Did you know?   The average person breathes about six liters of air every minute.


Airborne transmission from environmental sources such as the soil can also cause infections. Fungi that reside in the soil can release spores that are carried by the wind and are in turn inhaled by susceptible people. Exposure can result in skin and lung infections or flu-like symptoms. Windy conditions or disturbance of the soil during construction can increase this mode of transmission.
Recreational Water

Did you know?    The most common illness spread from swimming pool use is diarrhea. On average, people have about 0.14 grams of feces on their bottoms. When rinsed off during pool use, this can contaminate recreational water.


Recreational waters include bodies of water such as lakes and rivers, as well as pools, spas and the increasing number of public water features such as wave pools and water slides. Lakes and other natural water sources can become contaminated with germs from animal or human waste and sewage.
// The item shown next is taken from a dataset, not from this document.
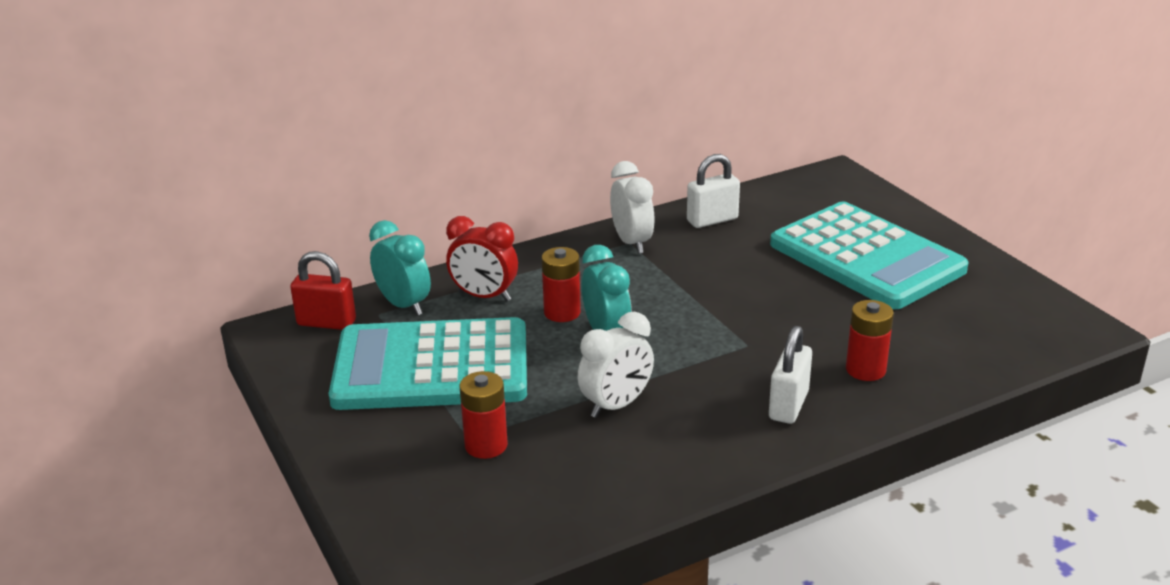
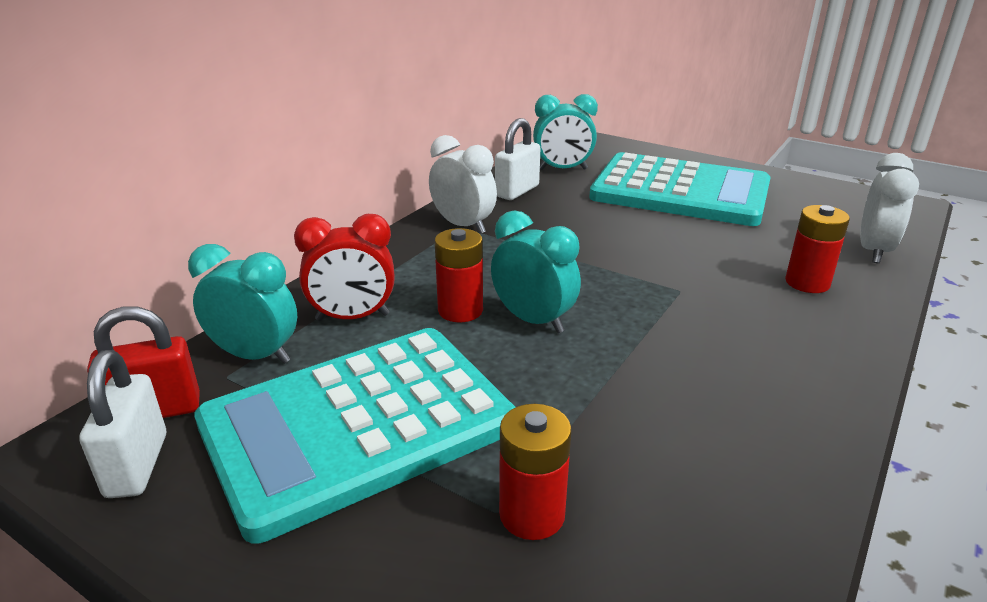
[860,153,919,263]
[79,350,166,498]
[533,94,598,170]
This can cause a variety of symptoms such as gastrointestinal, skin, ear, respiratory, eye and wound infections.
According to the CDC, outbreaks of diarrhea illness have been increasing from recreational waters and Cryptosporidium is the leading cause of documented recreational water illness (RWI). When Cryptosporidium or other germs like Giardia or E. coli are released into the water during a bowel movement of an infected human or other animal, accidental swallowing of the contaminated water by another individual can cause disease. Disinfectants such as chlorine or special filtration systems can kill germs but some parasites such as Crytosporidium are particularly resistant to disinfectants. Natural water sources such as lakes and streams are not chlorinated.